Amazon announced one of the largest public-sector cloud infrastructure commitments in history, pledging up to $50 billion to expand artificial intelligence and high-performance computing capacity for U.S. government agencies.
Beginning in 2026, the investment will add nearly 1.3 gigawatts of new AI and supercomputing capability across AWS Top Secret, AWS Secret, and AWS GovCloud regions through next-generation data centers equipped with advanced compute and networking systems.
(1.3 GW of computing power = electricity for ~750,000 U.S. households.)
“AWS is removing technology barriers that have historically held government back,” said AWS CEO Matt Garman.
AWS currently serves 11,000+ U.S. government agencies, making it one of the core technology providers for secure federal workloads.
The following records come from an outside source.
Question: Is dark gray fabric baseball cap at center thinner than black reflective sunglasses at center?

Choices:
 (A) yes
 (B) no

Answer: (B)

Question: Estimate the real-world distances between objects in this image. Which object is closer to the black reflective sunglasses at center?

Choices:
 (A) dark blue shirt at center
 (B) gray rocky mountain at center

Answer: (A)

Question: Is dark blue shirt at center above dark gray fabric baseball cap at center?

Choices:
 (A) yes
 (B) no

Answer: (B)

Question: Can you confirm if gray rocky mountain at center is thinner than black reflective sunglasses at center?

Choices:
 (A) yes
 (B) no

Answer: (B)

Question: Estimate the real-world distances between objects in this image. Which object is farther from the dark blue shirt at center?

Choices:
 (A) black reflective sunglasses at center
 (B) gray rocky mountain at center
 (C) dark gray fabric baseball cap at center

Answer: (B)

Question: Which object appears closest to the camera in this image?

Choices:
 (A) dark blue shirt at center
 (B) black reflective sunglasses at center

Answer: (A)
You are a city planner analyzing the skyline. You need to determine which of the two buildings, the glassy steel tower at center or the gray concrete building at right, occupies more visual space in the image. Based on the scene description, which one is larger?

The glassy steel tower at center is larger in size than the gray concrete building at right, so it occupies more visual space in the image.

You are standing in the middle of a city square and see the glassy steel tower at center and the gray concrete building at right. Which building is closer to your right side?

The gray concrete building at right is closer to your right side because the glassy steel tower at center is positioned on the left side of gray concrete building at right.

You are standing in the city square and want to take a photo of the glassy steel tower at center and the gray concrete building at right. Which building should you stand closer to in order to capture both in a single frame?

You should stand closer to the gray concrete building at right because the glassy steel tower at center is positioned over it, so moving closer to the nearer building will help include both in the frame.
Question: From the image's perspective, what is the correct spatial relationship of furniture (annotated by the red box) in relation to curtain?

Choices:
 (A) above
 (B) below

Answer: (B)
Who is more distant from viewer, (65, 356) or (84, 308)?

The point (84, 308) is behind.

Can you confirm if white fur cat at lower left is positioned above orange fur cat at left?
What the Expansion Delivers
The initiative will significantly boost agencies’ access to AWS’ full AI suite, including:
- Amazon SageMaker – model training, tuning, customization
- Amazon Bedrock – deploying foundation models and agents
- Amazon Nova & Anthropic Claude – advanced foundation model ecosystems
Context: AI Infrastructure Race Accelerates
Tech giants including OpenAI, Google, and Microsoft are investing heavily to meet surging demand for AI compute. Amazon’s commitment positions AWS as a central infrastructure backbone for the U.S. government’s AI modernization push.